Despite these potential problems, distance methods are extremely fast, and they often produce a reasonable estimate of phylogeny. They also have certain benefits over the methods that use characters directly. Notably, distance methods allow use of data that may not be easily converted to character data, such as DNA-DNA hybridization assays. They also permit analyses that account for the possibility that the rate at which particular nucleotides are incorporated into sequences may vary over the tree, using LogDet distances. For some network-estimation methods (notably NeighborNet), the abstraction of information about individual characters in distance data are an advantage. When considered character-by character, conflict between character and a tree due to reticulation cannot be told from conflict due either to homoplasy or error. However, pronounced conflict in distance data, which represents an amalgamation of many characters, is less likely due to error or homoplasy unless the data are strongly biased, and is thus more likely to be a result of reticulation.
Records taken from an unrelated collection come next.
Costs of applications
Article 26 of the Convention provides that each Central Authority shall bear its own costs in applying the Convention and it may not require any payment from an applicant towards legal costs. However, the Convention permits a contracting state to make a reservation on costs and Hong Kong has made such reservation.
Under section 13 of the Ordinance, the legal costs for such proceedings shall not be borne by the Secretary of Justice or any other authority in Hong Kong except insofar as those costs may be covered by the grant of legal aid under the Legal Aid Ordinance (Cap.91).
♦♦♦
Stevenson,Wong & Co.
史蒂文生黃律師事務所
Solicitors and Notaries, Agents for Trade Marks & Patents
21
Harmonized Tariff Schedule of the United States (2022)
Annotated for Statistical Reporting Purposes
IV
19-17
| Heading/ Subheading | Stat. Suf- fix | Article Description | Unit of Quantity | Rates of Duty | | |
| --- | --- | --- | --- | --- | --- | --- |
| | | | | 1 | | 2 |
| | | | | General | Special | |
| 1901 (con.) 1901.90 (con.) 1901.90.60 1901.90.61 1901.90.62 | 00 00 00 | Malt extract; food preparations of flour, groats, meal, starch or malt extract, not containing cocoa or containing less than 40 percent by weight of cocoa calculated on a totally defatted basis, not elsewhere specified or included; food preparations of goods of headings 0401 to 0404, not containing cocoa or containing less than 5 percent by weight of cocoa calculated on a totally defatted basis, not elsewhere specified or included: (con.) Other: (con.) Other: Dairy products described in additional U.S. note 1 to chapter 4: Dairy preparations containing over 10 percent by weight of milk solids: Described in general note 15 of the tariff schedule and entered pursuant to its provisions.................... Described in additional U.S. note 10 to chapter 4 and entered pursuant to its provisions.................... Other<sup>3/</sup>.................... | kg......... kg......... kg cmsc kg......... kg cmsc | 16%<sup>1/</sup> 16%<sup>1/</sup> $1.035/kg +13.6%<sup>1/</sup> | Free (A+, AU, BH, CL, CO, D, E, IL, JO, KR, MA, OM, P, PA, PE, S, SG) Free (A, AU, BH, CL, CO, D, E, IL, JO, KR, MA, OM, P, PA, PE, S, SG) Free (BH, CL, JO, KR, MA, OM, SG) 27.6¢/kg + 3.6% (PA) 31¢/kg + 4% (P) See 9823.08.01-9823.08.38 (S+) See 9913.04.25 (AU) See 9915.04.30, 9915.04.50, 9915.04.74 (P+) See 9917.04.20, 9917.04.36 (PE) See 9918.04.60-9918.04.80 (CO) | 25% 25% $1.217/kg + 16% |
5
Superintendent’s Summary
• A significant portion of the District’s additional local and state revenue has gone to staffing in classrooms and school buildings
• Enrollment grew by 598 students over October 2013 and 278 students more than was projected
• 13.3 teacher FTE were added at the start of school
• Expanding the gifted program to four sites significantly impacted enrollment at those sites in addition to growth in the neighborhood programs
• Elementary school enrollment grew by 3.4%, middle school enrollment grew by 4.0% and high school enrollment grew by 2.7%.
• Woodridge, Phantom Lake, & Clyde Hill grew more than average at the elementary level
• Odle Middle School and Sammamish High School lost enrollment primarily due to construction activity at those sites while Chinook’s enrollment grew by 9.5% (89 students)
Distance methods are popular among molecular systematists, a substantial number of whom use NJ without an optimization stage almost exclusively. With the increasing speed of character-based analyses, some of the advantages of distance methods will probably wane. However, the nearly instantaneous NJ implementations, the ability to incorporate an evolutionary model in a speedy analysis, LogDet distances, network estimation methods, and the occasional need to summarize relationships with a single number all mean that distance methods will probably stay in the mainstream for a long time to come.